As long as you don't rewrite the time touching the last token, at 0 seconds - if it's like a segment 2 to 4 seconds in the past, it should influence future output but not cause a discontinuity in the audio. I think?

BTW an easy and fun thing - just let generation parameters be dependent variables. Of anything.

A trivial example: why is temperature just a number, why not a function? Like the temp varies according to how far long in the prompt you are. For music, just that is already a fun tool. Now as a music segment starts or ends the style transitions. Or: spike the temperature at regular intervals - like use a sine wave for temp, input is current token position. You can probably imagine that works great in music model.

Even in a TTS model this you can get weird and diverse speech patterns.

The thing is: I really very a low level of competence. Total monkey hitting keys and googling, and even I can make it work, easily. Sampling is just a loop, okay, what if I copy logits from sample A and subtract them from sample B. What if take the last generation, save the tokens, ban then in the next. Really just do anything and you end up in interesting places in the model you didn't know existed and are often cool. (Recently, TTS output overlapping speech, for example.)

Like I recently generated french accents from any voice in the Bark TTS model, with no fine-tuning, no training, actually not even really any AI. Just by counting token frequencies in the french voices, and having the sampler loop go, "Okay let's bump these those logits up a bit, and the others down" and it just somehow works. No Loras, no fine-tuning, not stats, it's like middle school level math, but sounded great.

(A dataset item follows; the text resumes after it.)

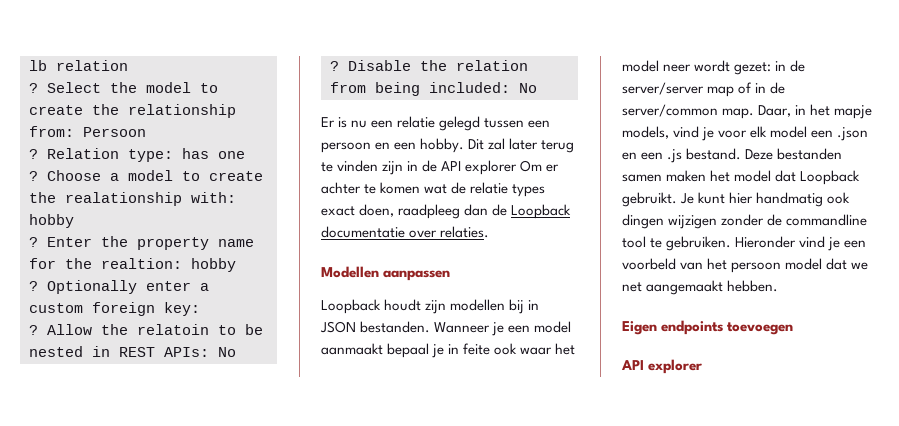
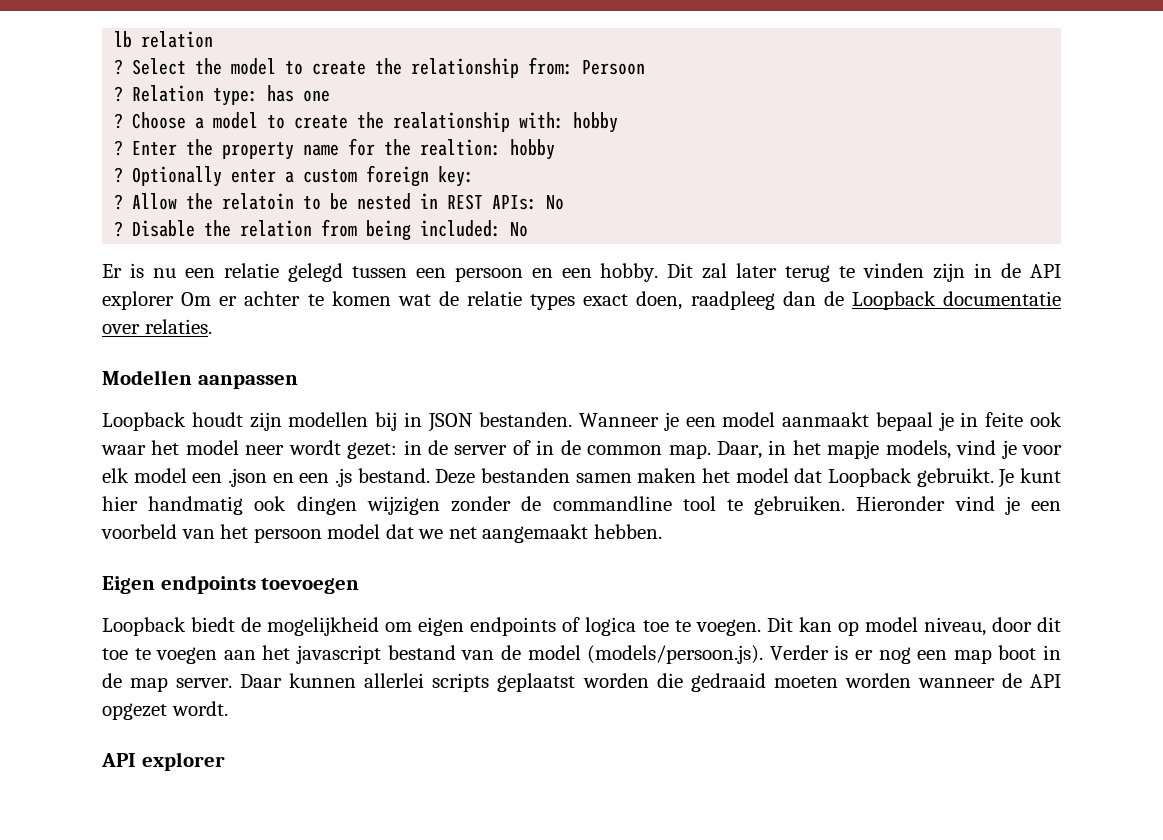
[622,82,735,97] server/server map -> [454,445,508,455] server
[622,104,718,117] server/common -> [587,445,663,455] common
(794, 328) none -> [102,617,1061,636] [102,645,1061,664] [102,673,1062,692] [102,701,228,720] // Loopback biedt de mogelijkheid om eigen endpoints of logica toe te voegen. Dit kan op model niveau, door dit toe te voegen aan het javascript bestand van de model (models/persoon.js). Verder is er nog een map boot in de map server. Daar kunnen allerlei scripts geplaatst worden die gedraaid moeten worden wanneer de API opgezet wordt.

(I'm in a bit of a stream of consciousness ramble mode from lack of sleep, but I'll keep going on this message anyway so I don't forget to come back to your post when I'm back at normal capacity. And just hope I don't cringe too hard reading this when better rested.)

Oh I'd love to hear your thoughts on negative prompts in LLMs.

1) What does 'working correctly' look like?

For an audio LLM, I'm thinking something like: a negative prompt "I'm screaming and I hate you!!!" makes the model more inclined to generate quieter, friendly speech, in your positive prompt. Something like that?

2) How to make it work.

This is probably very model dependent and fiddly. My first thought was generate two samples in sequence. The first sample is the negative prompt. Save all the logits and tokens. Use them as a negative influence in the second prompt. At least in Bark you can't just like flat subtract them or what you actually get is more like 'the opposite of speech' than 'the opposite of your prompt' but when I did french accents I basically just fiddled with a bunch of constant values and weights and eventually it worked. So I'm hoping the same applies. I can imagine a more complicated versions where you do some more math to figure out what's unique about a text prompt, versus 'a generic sentence from that language' and only push on those logits. I suppose that might be necessary.